▶ [The exercise]: Extend the passage on Lie 2-groups below with the sentences that should come next, starting after its final sentence.

▶ [Source passage]:
————
Lie $2$-groups as introduced by Baez~\cite{Ba02} form a suitable
structure with these properties. Note that the Eckmann--Hilton
argument can be avoided here because we have labeled the edges by
$g_1,g_2$ and we perform some sort of computation $g_1\cdot g_2$
whenever edges are composed. The units for the vertical composition
($\circ$) will in general depend on the $g_i$ and therefore need not
agree. When we list examples below, we mention in which cases the
Eckmann--Hilton argument applies and in which it does not.

Strict Lie $2$-groups can be obtained by a standard construction in
category theory. A strict Lie $2$-group is an \emph{internal category}
in the category of Lie groups. This means that we take the definition
of a small category (Definition~\ref{def_category}) and systematically
replace the word `set' by `Lie group' and `map' by `Lie group
homomorphism'.
————
▶ [Entries shown]:
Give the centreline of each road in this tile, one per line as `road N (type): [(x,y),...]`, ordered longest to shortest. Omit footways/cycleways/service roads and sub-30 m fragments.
————
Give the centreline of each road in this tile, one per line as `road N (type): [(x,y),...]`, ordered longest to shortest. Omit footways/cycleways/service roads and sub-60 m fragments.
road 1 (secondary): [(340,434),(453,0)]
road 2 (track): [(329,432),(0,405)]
————
▶ [Expected answer]:
\begin{definition}
\label{def_lietwo}
A \emph{strict Lie $2$-group}
$\sym{C}=(\sym{C}_0,\sym{C}_1,s,t,\id,\circ)$ consists of two Lie
groups $\sym{C}_0$ and $\sym{C}_1$ with Lie group homomorphisms
$s\colon\sym{C}_1\to\sym{C}_0$, $t\colon\sym{C}_1\to\sym{C}_0$,
$\id\colon\sym{C}_0\to\sym{C}_1$ and
$\circ\colon\sym{C}_1\times_{\sym{C}_0}\sym{C}_1\to\sym{C}_1$ such
that the axioms~\eqref{eq_catid}--\eqref{eq_catassoc} hold.
\end{definition}

\begin{remark}
\begin{enumerate}
\item
  For elements $g_1,g_2\in\sym{C}_0$ we write single arrows while
  elements $f\in\sym{C}_1$, $f\colon g_1\Rightarrow g_2$ are
  visualized by double arrows, \cf~\eqref{eq_bigon}.
\item
  In a strict Lie $2$-group, we have two composition laws for the set
  $\sym{C}_1$. One of them is the group product as $\sym{C}_1$ is now
  a Lie group. We call it \emph{horizontal composition}
  (see~\eqref{eq_horizontal}) and write a dot ($\cdot$) which we
  sometimes even omit. Observe that the source of a horizontal
  composition is the product of the sources because
  $s\colon\sym{C}_1\to\sym{C}_0$ is a group homomorphism, \etc. The
  other composition law is denoted by a circle ($\circ$). It
  originates from the definition of a category and is explicitly
  listed in Definition~\ref{def_lietwo}. This is called \emph{vertical
  composition} (see~\eqref{eq_vertical}).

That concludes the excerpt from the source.